**Exercise text**
Bob Stefanowski has 30 years of experience in finance, business turnarounds, strategy, board governance and regulatory compliance. Mr. Stefanowski is a former Certified Public Accountant, Certified Financial Analyst and Certified Fraud Examiner. Mr. Stefanowski’s senior roles included Chief Financial Officer of the Investment Banking Division of UBS and an Officer of the General Electric Company. Mr. Stefanowski was previously the President and Chief Executive Officer of DFC Global, a Consumer Lender owned by Lone Star Private Equity. Prior to that, he was the Chief Financial Officer of UBS’s Investment Bank headquartered in London , UK.. Mr. Stefanowski previously ran the US Operations of 3i Private Equity, a UK FTSE company. Mr. Stefanowski came to 3i from General Electric where he served as CEO of GE Corporate Finance Europe. Mr. Stefanowski was appointed a Company Officer by the GE Board of Directors in April 2006, becoming one of the top leaders in a company with 300,000 employees. He was Chairman of the Board of Directors of GE Heller Bank AG (Mainz, Germany), GE Corporate Finance Bank (London, UK) GE Business Finance (Milan, Italy), GE Artesia Bank NV (Amsterdam, Netherlands) and a Board Member of GE Facto France (Paris, France) and BPH Bank (Warsaw, Poland). Mr. Stefanowski also held various M&A, Finance and Sales roles in his 14-year career with GE. Previously, he was a senior accountant with Price Waterhouse Coopers in Hartford, CT, a Litigation Consultant in Los Angeles, California and Managing Director of M&A for Brink’s Incorporated. Mr. Stefanowski earned a BS in Accounting from Fairfield University and an MBA from Cornell University. Mr. Stefanowski has authored two books “Making M&A Deals Happen” published in February 2007 and “Material Adverse Change” published in September 2017.

 

We believe that Mr. Stefanowski is well qualified to serve on our board due to his extensive experience in board governance, finance, and successful management of business shifts.

 

Director Independence

 

Mr. Faass, Ms. Schepanek, and Mr. Stefanowski will not be compensated by the Company for their services as a director. In addition, the board of directors of the Company has affirmatively determined that Mr. Faass, Ms. Schepanek, and Mr. Stefanowski meet the applicable standards for an independent director under both the rules of the New York Stock Exchange and Rule 10A-3 under the Securities Exchange Act of 1934.

(Records from a dataset)
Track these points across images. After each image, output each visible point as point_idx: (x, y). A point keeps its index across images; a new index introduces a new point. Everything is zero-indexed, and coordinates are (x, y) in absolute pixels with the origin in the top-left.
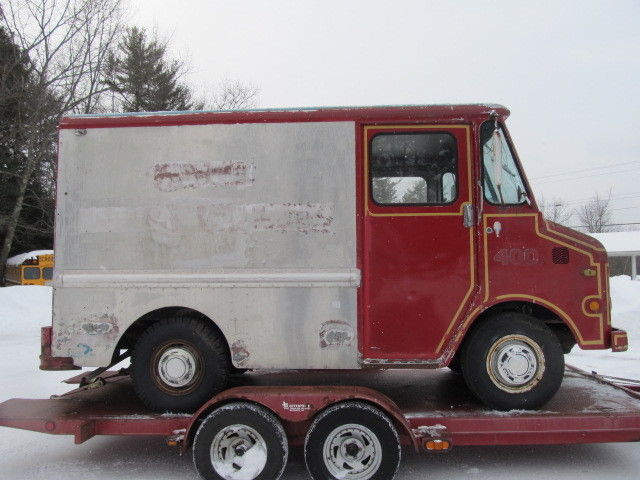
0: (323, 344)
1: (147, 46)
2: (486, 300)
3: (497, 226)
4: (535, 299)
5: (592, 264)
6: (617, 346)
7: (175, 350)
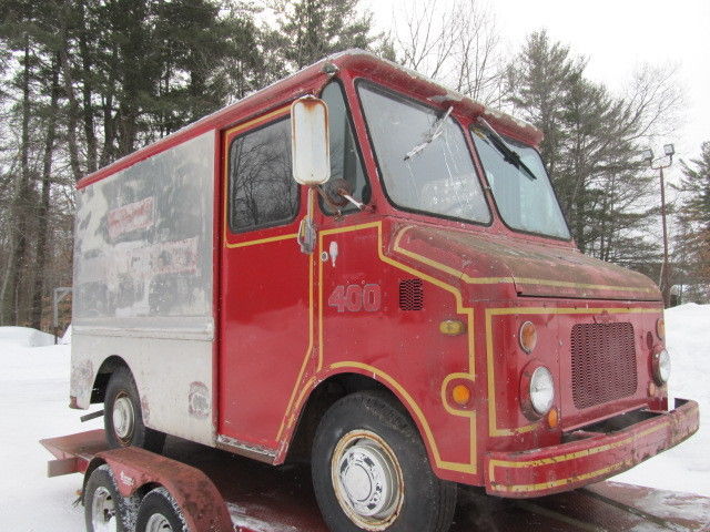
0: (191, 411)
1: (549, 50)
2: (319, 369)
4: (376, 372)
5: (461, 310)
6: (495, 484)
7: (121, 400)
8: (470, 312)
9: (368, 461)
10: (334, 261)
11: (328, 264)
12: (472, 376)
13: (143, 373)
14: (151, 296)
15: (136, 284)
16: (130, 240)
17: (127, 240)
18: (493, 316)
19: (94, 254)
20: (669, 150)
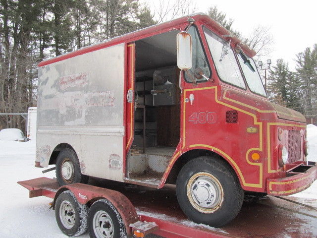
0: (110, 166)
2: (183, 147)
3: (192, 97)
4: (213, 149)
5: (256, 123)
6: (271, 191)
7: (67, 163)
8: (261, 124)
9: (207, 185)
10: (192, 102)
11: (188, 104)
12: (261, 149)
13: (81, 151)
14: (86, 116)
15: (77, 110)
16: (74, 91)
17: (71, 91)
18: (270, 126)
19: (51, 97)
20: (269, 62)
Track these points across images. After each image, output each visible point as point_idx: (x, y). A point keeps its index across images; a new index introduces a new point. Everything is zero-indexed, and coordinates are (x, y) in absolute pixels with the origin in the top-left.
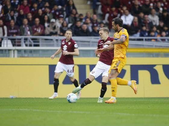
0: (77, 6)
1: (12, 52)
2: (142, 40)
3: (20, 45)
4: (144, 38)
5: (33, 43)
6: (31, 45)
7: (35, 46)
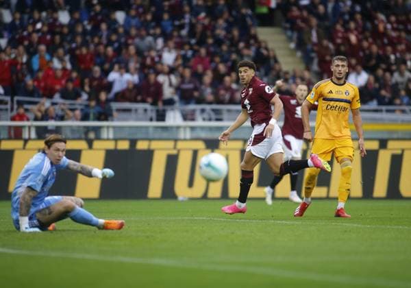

**Aim of the exercise**
Copy the director biography from "We believe that" up to and including "of business shifts.", swapping "extensive experience" for "broad background".

**Solved problem**
We believe that Mr. Stefanowski is well qualified to serve on our board due to his broad background in board governance, finance, and successful management of business shifts.